PASSAGE TO READ |

*** Begin section ***


• 1994: Gravel Pack Failures  
  Halliburton faced gravel pack failures in the Gulf of Mexico and offshore Africa, risking contract losses. Stan discovered that pump pulsation frequencies caused destabilizing beat frequencies, leading to sand bridging and gaps left around the downhole screen. Stan developed a calculator to optimize pump speeds, which, once implemented, stopped the screen failures and secured Halliburton’s contracts.  

• 2001: Offshore Gravel Pack Recovery  
  A gravel pack failure on a deepwater platform led to the development of experimental recovery methods. Stan and others conducted “Lunch and Learn" to educate the customer on bridging causes and recovery techniques. Using the calculator and recovery methods strengthened Halliburton’s relationship with the customer, ensuring continued profitable work.  

• 2009: Hydraulic Workover Failure in Oman  
  A failure during an HWO procedure in Oman led to Halliburton's exclusion from the region. Stan assembled a team to identify the root cause through detailed analysis. The team identified six possible causes and narrowed these to one most probable cause, allowing a quick restart of activities in Oman.  

• 2021: Gross Negligence Lawsuit Analysis  
  A third party was injured during a Halliburton job in 2017, leading to a gross negligence lawsuit. Stan analyzed job data, photographs, and witness statements, proving that two Halliburton processes were not followed. His analysis demonstrated that the third party's later claims were inconsistent with initial statements and modeled the failure to prove that the later claims were physically impossible to happen. This critical analysis helped settle the lawsuit and highlighted the importance of following Halliburton processes.

*** End section ***

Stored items
*** Begin section ***

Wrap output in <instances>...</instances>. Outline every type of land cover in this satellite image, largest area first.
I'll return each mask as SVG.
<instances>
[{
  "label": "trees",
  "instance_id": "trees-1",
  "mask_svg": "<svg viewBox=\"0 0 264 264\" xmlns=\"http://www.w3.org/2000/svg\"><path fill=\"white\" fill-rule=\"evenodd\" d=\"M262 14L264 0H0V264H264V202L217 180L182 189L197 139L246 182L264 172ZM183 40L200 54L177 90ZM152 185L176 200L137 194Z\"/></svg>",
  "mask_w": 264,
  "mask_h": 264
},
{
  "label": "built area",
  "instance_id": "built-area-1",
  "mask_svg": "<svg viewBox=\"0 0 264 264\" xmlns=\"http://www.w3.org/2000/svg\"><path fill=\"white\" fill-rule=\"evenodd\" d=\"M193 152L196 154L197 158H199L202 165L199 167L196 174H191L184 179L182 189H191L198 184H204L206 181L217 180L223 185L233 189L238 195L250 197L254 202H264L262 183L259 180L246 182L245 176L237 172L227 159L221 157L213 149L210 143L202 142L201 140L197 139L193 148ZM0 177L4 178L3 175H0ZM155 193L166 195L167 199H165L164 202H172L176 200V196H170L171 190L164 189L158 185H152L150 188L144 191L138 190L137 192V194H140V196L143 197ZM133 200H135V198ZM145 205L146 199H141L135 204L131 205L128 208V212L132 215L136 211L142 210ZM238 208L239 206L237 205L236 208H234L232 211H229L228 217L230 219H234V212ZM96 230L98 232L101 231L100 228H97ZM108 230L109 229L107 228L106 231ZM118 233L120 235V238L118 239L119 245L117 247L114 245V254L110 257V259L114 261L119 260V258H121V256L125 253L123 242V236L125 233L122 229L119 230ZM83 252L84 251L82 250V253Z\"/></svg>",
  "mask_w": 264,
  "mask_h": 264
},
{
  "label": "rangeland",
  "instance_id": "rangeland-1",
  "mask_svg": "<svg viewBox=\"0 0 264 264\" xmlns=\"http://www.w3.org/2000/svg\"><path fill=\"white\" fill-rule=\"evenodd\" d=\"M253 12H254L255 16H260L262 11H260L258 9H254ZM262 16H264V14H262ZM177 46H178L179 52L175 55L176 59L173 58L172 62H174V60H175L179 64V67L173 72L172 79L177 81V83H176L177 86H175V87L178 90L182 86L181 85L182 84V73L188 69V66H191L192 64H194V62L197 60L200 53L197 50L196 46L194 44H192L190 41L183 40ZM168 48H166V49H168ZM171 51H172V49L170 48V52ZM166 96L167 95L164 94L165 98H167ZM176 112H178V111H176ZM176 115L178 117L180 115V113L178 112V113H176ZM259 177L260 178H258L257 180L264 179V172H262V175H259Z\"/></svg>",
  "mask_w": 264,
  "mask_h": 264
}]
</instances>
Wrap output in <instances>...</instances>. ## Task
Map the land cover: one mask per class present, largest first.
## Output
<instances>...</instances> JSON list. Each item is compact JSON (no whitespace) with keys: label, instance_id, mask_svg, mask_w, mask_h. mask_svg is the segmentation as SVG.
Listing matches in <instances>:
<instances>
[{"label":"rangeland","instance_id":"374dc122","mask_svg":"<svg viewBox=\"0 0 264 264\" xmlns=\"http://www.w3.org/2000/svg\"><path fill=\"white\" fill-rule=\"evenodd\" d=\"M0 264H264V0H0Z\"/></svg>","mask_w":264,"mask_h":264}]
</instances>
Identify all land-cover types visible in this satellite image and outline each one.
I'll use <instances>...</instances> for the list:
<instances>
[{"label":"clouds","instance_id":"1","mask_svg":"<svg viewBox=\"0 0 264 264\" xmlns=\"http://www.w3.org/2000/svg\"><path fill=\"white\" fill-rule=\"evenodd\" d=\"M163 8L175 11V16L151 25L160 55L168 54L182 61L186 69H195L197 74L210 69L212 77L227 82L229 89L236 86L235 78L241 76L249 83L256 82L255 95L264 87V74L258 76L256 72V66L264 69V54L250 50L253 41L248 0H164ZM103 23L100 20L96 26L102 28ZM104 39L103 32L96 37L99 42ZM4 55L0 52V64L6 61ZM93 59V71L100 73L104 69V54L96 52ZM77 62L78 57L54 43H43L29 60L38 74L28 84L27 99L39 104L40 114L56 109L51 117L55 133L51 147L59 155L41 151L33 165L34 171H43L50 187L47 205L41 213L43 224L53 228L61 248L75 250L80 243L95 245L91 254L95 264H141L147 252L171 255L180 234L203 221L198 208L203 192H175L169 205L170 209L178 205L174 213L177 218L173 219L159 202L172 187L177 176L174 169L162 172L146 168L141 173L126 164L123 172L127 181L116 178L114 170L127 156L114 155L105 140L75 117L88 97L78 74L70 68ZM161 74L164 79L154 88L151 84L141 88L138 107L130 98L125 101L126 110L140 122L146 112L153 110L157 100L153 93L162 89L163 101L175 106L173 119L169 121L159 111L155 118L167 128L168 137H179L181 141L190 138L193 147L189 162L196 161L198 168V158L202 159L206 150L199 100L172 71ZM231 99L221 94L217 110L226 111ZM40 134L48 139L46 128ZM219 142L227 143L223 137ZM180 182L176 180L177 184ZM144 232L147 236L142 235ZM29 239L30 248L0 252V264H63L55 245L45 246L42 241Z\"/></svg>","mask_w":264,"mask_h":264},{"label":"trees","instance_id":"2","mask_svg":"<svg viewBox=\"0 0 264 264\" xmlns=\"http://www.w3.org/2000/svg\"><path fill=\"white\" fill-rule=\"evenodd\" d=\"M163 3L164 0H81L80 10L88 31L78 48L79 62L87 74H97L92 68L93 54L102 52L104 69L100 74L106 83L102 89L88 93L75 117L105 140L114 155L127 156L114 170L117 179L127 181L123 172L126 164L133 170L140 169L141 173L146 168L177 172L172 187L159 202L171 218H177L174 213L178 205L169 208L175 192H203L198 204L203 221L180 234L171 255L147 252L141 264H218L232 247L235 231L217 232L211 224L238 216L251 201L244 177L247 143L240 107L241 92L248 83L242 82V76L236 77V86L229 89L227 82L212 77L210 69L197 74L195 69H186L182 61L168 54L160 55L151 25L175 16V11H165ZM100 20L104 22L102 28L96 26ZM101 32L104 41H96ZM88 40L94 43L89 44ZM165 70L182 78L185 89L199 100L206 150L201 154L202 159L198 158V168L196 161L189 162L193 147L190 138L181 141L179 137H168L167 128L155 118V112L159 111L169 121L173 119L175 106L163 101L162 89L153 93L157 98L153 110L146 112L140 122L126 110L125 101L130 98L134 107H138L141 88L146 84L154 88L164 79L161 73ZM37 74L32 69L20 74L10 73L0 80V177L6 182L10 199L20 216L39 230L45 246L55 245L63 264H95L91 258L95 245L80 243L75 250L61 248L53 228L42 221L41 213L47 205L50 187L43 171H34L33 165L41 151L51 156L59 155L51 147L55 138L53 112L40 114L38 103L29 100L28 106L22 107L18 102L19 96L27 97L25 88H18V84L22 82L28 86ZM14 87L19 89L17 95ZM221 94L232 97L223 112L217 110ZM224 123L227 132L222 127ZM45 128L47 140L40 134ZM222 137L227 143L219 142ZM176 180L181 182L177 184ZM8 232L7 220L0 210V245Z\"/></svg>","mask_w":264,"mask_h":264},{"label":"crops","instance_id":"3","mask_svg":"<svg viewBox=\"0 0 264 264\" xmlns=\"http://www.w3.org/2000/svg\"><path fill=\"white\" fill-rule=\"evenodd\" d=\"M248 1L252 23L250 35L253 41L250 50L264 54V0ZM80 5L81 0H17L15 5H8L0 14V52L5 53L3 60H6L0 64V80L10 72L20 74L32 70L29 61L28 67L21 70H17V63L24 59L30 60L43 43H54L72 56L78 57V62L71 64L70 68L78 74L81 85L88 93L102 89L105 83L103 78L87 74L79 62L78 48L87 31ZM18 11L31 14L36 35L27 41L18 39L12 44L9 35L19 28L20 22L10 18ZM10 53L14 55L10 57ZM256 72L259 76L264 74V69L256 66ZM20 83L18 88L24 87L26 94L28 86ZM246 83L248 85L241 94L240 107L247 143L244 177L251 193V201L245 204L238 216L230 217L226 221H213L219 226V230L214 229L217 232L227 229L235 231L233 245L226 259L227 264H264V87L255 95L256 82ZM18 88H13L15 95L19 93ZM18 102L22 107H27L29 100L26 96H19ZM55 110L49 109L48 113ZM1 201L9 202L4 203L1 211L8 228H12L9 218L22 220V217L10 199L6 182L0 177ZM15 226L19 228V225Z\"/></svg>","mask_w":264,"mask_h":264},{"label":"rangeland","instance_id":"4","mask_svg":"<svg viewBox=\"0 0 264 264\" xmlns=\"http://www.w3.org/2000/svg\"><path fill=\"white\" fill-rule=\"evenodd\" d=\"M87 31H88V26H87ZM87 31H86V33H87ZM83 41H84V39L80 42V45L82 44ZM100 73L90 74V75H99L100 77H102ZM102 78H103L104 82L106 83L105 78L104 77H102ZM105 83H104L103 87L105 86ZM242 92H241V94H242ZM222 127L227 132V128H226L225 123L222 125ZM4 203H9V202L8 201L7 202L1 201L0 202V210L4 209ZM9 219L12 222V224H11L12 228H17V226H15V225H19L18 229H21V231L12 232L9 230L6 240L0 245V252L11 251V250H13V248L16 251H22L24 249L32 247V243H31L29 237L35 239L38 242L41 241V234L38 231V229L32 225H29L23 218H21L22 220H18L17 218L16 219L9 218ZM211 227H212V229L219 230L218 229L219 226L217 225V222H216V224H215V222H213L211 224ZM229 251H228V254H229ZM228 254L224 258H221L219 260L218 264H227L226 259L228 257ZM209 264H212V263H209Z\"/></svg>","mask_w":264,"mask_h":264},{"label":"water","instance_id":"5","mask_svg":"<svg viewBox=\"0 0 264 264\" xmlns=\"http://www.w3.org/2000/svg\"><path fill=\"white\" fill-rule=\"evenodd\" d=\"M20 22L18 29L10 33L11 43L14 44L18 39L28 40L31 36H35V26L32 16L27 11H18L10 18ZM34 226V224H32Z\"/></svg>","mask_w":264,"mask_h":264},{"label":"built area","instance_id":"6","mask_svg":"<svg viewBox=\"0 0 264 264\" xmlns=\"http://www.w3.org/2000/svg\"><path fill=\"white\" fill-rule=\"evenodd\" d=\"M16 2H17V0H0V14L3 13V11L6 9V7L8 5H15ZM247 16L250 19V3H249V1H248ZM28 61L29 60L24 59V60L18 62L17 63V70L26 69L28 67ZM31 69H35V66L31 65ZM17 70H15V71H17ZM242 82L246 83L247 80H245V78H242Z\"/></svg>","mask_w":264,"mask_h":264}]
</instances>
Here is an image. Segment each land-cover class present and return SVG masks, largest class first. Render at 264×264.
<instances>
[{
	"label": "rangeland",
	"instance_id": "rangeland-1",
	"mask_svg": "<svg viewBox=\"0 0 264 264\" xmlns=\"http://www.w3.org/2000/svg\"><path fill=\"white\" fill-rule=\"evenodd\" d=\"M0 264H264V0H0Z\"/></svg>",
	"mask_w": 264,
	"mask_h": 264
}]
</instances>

*** End section ***

APPLY WHAT YOU READ |
A - Give the heading of each entry in the case history of Stan's work at Halliburton, including its year.
B - Extend the case history of Stan's work at Halliburton, picking up after its final sentence.

RESULTS FOR THE EXERCISE |
A -
1994: Gravel Pack Failures
2001: Offshore Gravel Pack Recovery
2009: Hydraulic Workover Failure in Oman
2021: Gross Negligence Lawsuit Analysis

B -
• 2004-2005: FMEA for a North Sea Customer  
  Stan led a Failure Modes and Effects Analysis for a managed pressure drilling project in the North Sea. The thorough analysis identifying and mitigating safety risks received compliments from the customer and their North Sea safety contractors. The customer had a few billion dollars at risk if they had a catastrophic failure in this new system provided by Halliburton. 

 

• 1980 to Present: Assisted with Hazardous Well Treatments  
  Stan often assisted with hazardous well treatments due to his experience in failure analysis. By doing many failure analyses, Stan became very aware of what could happen and used that knowledge to identify and mitigate risks to minimize the chance of failure.   

• 1985: Well Blowout – 280 Time Lethal Concentration of Hydrogen Sulfide Gas              If the main kill operation on the blowout failed with a secondary shallow blowout, Stan was onsite with his radio remote controlled frac pumping trailer to pump a few frac tanks of fluid that would destroy the well after everyone else had evacuated. Since the secondary blowout would be shallow the H2S would percolate through earth to the surface.  At this stage, remote operation would minimize this risky operation.  Luckily the main kill operation was successful and the well put back on production to the Sulphur plant.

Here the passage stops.